### [DOCUMENT SEGMENT]
---------------
Australia: Worker killed at Sydney harbour building site

By Virginia Browne
27 March 2017

Early this month, a 32-year-old rigger, Tim Macpherson, was crushed to death on a wharf construction project at Barangaroo, a tourist hot spot on the Sydney harbour and adjoining the city’s business district (CBD).

Macpherson was working on a barge at the Barangaroo ferry hub site when an unsecured metal and concrete header beam, sitting across two pylons, was knocked by another header beam being lifted by a crane. The unsecured beam fell onto his head and upper torso.

Macpherson died at the site, leaving behind his pregnant wife, Ashleigh, and two-year-old-son, Jack. The young couple had just bought their first home in Maitland, an approximately two-hour commute to the Sydney ferry work site. He began working on the project six months before the fatal accident.

According to official figures, 29 workers were killed in industrial accidents in Australia between January and March 1 this year. Macpherson, who died on March 1, is the seventh construction worker to have lost his life in building site accidents during this period or almost one fatality per week in the industry.

Ten workers have died in the transport, postal and warehousing sector, four in agriculture, forestry and fishing, three in electricity, gas, water and waste, one in manufacturing, one in public administration and safety, one in accommodation and food services and two in arts and recreation.

The Barangaroo ferry hub construction is a $57.5 million New South Wales (NSW) government project, designed to facilitate access to a new upmarket restaurant and retail strip and a multi-million dollar casino still under construction. The project includes three ferry wharves, with fully accessible pontoons, seated waiting areas, weather protection and service information, and a predicted average daily throughput of 60,000 people.

The work has been contracted out to McConnell Dowell, an Australian building contractor with an annual turnover of over $2 billion. The project is running behind schedule and was due to be opened in late 2016.
---------------
### [GIVEN PROBLEM 1]
Apart from construction, which industry sectors does the article on the Sydney harbour worker's death report fatalities for?
The article and the rows that follow it are unrelated material.

### [EXTRACTED RECORDS]
---------------
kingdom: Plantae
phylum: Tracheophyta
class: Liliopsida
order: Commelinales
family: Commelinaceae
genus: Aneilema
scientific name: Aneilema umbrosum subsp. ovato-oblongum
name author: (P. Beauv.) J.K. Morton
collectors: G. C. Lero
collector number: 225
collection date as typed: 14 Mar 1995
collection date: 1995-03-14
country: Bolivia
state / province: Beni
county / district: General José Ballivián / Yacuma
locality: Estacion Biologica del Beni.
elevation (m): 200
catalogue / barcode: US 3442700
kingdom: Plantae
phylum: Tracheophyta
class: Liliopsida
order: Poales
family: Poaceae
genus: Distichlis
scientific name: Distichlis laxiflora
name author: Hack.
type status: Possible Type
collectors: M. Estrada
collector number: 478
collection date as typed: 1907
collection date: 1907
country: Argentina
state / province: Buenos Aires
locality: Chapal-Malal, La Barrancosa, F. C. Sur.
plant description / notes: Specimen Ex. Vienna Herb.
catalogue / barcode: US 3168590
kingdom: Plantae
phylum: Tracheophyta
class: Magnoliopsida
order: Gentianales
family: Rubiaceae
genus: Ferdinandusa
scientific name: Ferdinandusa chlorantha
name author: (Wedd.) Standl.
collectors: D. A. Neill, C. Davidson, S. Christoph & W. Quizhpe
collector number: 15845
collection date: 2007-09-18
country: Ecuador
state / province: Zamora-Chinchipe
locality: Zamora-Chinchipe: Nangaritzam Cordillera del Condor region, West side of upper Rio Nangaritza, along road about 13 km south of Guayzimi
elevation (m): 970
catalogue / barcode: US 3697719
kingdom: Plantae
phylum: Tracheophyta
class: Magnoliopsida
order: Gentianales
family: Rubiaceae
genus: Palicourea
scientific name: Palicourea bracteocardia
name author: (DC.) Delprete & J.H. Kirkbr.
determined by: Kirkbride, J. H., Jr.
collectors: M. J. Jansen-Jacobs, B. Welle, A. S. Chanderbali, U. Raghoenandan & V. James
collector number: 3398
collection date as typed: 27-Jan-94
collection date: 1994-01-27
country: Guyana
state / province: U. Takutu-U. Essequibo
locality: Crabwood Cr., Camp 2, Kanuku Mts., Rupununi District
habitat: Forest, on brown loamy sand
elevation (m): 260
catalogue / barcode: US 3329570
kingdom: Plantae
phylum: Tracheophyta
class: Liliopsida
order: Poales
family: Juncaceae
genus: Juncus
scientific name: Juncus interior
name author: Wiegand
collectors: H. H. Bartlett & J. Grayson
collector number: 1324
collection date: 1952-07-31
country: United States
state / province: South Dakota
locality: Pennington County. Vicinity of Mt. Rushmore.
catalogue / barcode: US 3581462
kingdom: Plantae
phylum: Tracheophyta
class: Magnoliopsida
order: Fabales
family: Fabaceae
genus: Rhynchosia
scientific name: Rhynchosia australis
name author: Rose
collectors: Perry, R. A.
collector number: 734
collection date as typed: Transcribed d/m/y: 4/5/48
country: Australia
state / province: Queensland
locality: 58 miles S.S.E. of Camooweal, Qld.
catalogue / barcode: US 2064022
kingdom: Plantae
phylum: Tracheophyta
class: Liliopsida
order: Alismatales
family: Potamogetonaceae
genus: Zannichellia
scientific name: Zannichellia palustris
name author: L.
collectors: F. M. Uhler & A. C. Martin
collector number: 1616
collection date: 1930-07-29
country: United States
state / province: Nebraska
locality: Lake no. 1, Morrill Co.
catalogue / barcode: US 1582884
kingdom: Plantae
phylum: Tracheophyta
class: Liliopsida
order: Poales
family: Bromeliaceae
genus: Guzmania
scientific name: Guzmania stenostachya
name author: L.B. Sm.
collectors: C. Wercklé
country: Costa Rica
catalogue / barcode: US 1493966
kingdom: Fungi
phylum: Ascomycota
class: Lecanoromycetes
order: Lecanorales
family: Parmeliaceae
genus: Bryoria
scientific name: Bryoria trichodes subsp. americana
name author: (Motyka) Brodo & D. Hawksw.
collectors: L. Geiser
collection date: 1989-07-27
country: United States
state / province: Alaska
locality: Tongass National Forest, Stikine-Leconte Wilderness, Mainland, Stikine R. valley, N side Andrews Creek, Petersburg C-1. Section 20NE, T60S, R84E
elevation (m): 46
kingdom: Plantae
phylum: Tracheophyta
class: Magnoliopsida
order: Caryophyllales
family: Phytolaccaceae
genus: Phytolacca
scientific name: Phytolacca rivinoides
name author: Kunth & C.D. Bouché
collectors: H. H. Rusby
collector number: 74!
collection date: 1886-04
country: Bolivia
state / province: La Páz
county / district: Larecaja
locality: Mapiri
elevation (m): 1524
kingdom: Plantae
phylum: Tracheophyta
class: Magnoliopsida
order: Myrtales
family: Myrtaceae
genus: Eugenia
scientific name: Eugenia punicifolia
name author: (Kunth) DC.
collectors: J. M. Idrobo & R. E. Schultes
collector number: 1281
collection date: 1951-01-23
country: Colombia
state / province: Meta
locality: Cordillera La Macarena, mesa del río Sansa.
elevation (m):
---------------
### [GIVEN PROBLEM 2]
Rewrite the rows from the first one up to and including the line with "genus: Distichlis", replacing "catalogue" with "catalog" and leaving everything else unchanged.

### [CORRECT OUTPUT 1]
- Transport, postal and warehousing
- Agriculture, forestry and fishing
- Electricity, gas, water and waste
- Manufacturing
- Public administration and safety
- Accommodation and food services
- Arts and recreation

### [CORRECT OUTPUT 2]
kingdom: Plantae
phylum: Tracheophyta
class: Liliopsida
order: Commelinales
family: Commelinaceae
genus: Aneilema
scientific name: Aneilema umbrosum subsp. ovato-oblongum
name author: (P. Beauv.) J.K. Morton
collectors: G. C. Lero
collector number: 225
collection date as typed: 14 Mar 1995
collection date: 1995-03-14
country: Bolivia
state / province: Beni
county / district: General José Ballivián / Yacuma
locality: Estacion Biologica del Beni.
elevation (m): 200
catalog / barcode: US 3442700
kingdom: Plantae
phylum: Tracheophyta
class: Liliopsida
order: Poales
family: Poaceae
genus: Distichlis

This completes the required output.